The West Remains Blind to China’s IP Engine

As China’s IP engine continues to power up, the West remains blind to what is happening here. China now leads the worlds in patents. China’s companies aren’t just doing junk patents filed as unexamined, low-cost utility model applications in China. Two of the top five international patent filers, filing expensive, examined, international patent applications, are Chinese companies. And in addition to lots of filing activity, China and its courts are buzzing with burgeoning IP litigation. China now leads the words in IP lawsuits, many of which are Chinese companies suing other Chinese companies. And yet ZDNET.com just expressed amusement when they learned of a single IP case in China and talked of the “delicious irony” of one Chinese company suing another. Irony? Delicious? News?? This is part of a transition that has been going on for years in China. It’s routine now. Old news. But the West doesn’t get it.

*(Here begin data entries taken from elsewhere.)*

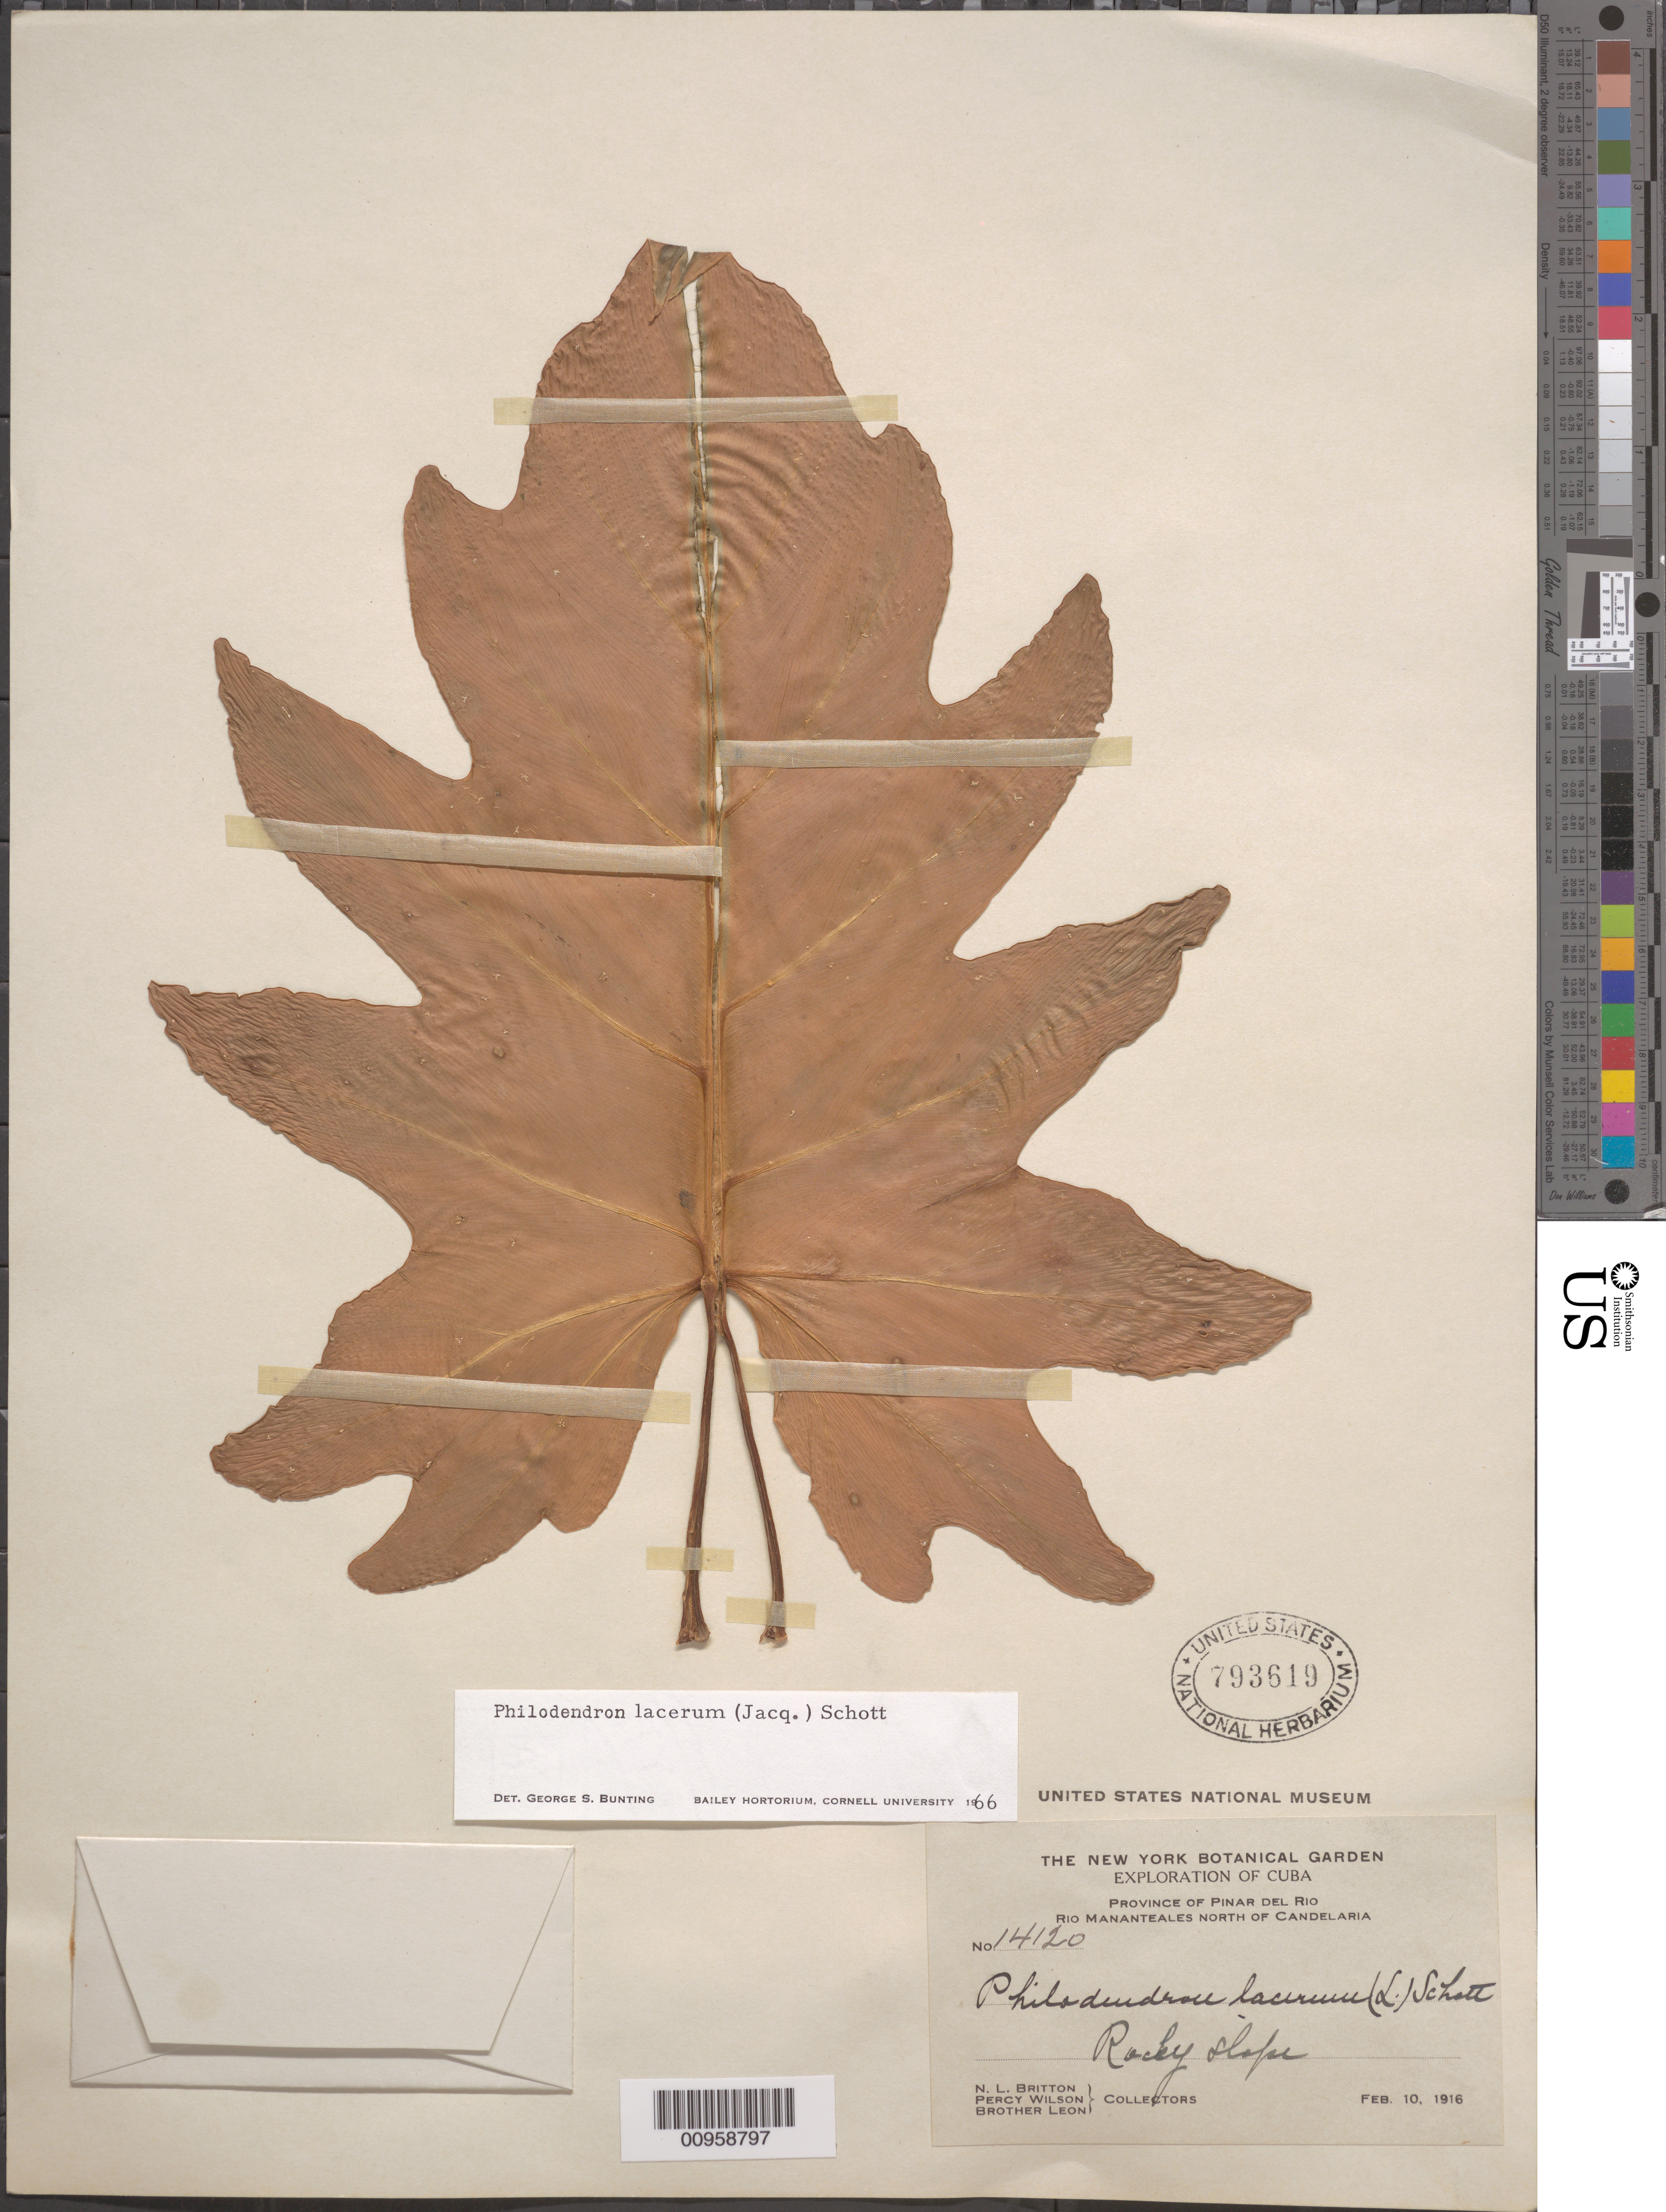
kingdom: Plantae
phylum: Tracheophyta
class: Liliopsida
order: Alismatales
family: Araceae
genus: Philodendron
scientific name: Philodendron lacerum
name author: (Jacq.) Schott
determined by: Bunting, G. S.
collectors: N. Britton, P. Wilson & Bro. León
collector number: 14120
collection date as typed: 10 Feb 1916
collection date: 1916-02-10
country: Cuba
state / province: Pinar del Rio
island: Cuba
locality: Rio Mananteales, N of Candelaria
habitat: Rocky slope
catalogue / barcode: US 793619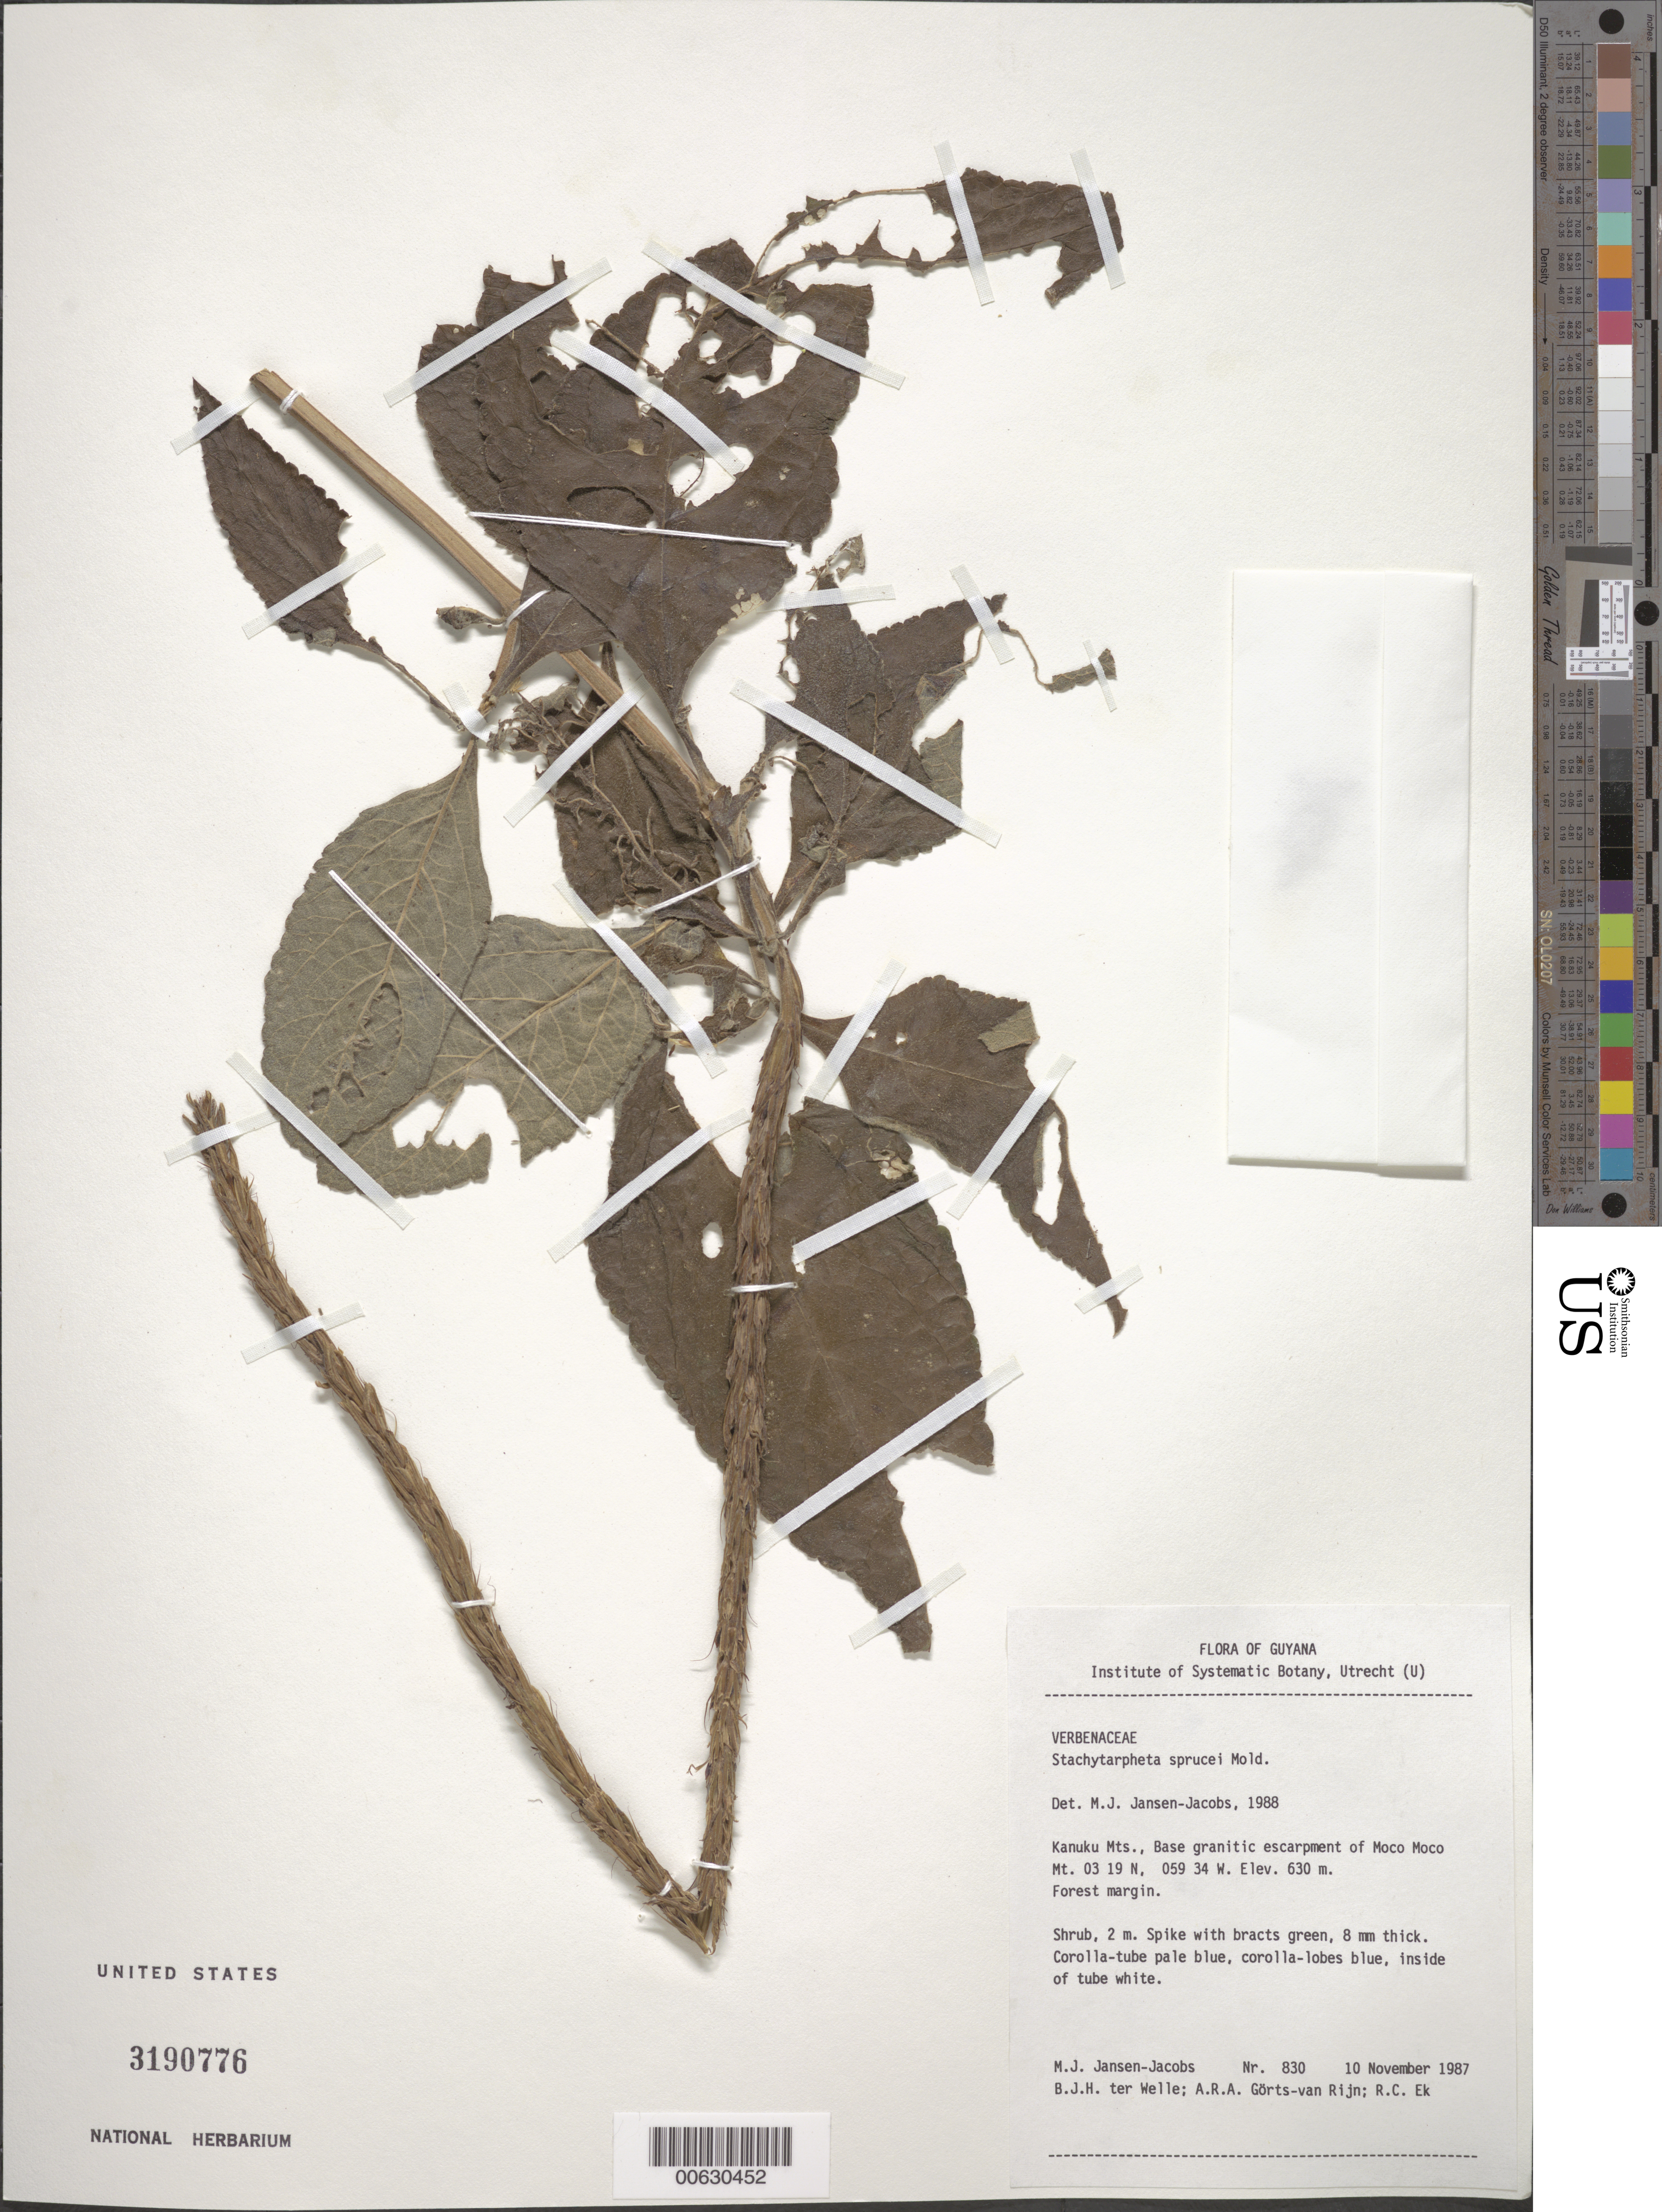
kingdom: Plantae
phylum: Tracheophyta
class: Magnoliopsida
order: Lamiales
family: Verbenaceae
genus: Stachytarpheta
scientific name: Stachytarpheta sprucei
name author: Moldenke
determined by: Jansen-Jacobs, M. J., (U), Nationaal Herbarium Nederland, Utrecht University branch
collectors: M. J. Jansen-Jacobs, B. Welle, A. .R. A. Görts-van Rijn & R. C. Ek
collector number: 830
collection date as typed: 10-Nov-87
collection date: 1987-11-10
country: Guyana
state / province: U. Takutu-U. Essequibo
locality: Kanuku Mts., Moco Moco Mt.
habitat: Base of mountain, granitic escarpment; forest margin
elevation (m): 630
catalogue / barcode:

More seriously, the West continues to write off the book in Chinese IP as just a bunch of low-quality patents. That may help the West feel good about its own decline in innovation, but it blinds people to the opportunities (and threats, for some) that are rising from the East. A recent example of Western attitudes is expressed by the European Union Chamber of Commerce in China (EUCCC) in their new report, “Dulling the Cutting Edge: How Patent-Related Policies and Practices Hamper Innovation.” Yes, Chinese IP has quality problems in some sectors (similar to the pervasive quality problems in the US that the USPTO fails to address), and yes, many companies are just filing lost of Chinese patents to get tax benefits. But they are learning how to file. Some are learning how to build estates and how to succeed with litigation when needed. And some are doing this on an international scale. The trends are there and what may be small waves now (still big enough to break records on some shores) could become a tsunami in the future.

Discounting Chinese IP and innovation for its early-stage weaknesses is the wrong way to prepare for the future.